= Parser Grammar Engine =

The Parser Grammar Engine (PGE, originally the Parrot Grammar Engine) is a compiler and runtime system for Raku rules for the discontinued Parrot virtual machine. PGE uses these rules to convert a parsing expression grammar into Parrot bytecode. It is therefore compiling rules into a program, unlike most virtual machines and runtimes, which store regular expressions in a secondary internal format that is then interpreted at runtime by a regular expression engine. The rules format used by PGE can express any regular expression and most formal grammars, and as such it forms the first link in the compiler chain for all of Parrot's front-end languages.

When executed, the bytecode generated by PGE will parse text as described in the input rules, generating a parse tree.

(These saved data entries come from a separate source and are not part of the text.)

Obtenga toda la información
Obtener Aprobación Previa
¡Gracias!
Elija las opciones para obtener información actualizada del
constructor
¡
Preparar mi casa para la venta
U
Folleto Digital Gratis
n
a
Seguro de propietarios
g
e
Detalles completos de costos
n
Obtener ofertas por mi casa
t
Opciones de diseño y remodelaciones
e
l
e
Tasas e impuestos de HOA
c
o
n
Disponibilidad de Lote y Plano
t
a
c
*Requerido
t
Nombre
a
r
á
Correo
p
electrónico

The parse tree can be manipulated directly, or fed into the next stage of the Parrot compiler toolchain to generate an abstract syntax tree (AST) from which code can be generated; if the grammar describes a programming language.

==History==
Originally named P6GE and written in C, PGE was translated to native Parrot and renamed not long after its initial release in November 2004. Its author is Patrick R. Michaud. PGE was written to reduce the amount of work needed to implement a compiler on Parrot. It was also written to allow Perl 6 to easily self-host, though current Pugs development no longer uses PGE as its main rules back-end in favor of a native engine named PCR.

==Internals==
PGE combines three styles of parsing:
- Raku rules
- an operator-precedence parser
- custom parse subroutines

The primary form is Raku rules, so a PGE rule might look like this for an addition-only grammar:

 rule term { <number> | \( <expr> \) }
 rule number { \d+ }
 rule expr { <term> ( '+' <term> )* }

The operator precedence parser allows an operator table to be built and used directly in a Perl 6 rule style parser like so:

 rule expr is optable { ... }
 rule term { <number> | \( <expr> \) }
 rule number { \d+ }
 proto term: is precedence('=')
             is parsed(&term) {...}
 proto infix:+ is looser('term:') {...}

This accomplishes the same goal of defining a simple, addition-only grammar, but does so using a combination of a Raku style regex/rules for term and number and a shift-reduce optable for everything else.

=== Code generation ===
Though PGE outputs code which will parse the grammar described by a rule, and can be used at runtime to handle simple grammars and regular expressions found in code, its main purpose is to parse high-level programming languages.

The Parrot compiler toolchain is broken into several parts, of which PGE is the first. PGE converts source code to parse trees. The tree grammar engine (TGE) then converts these into a Parrot abstract syntax trees (PAST). A second TGE pass then converts a PAST into Parrot opcode syntax trees (POST) which can be directly transformed into executable bytecode.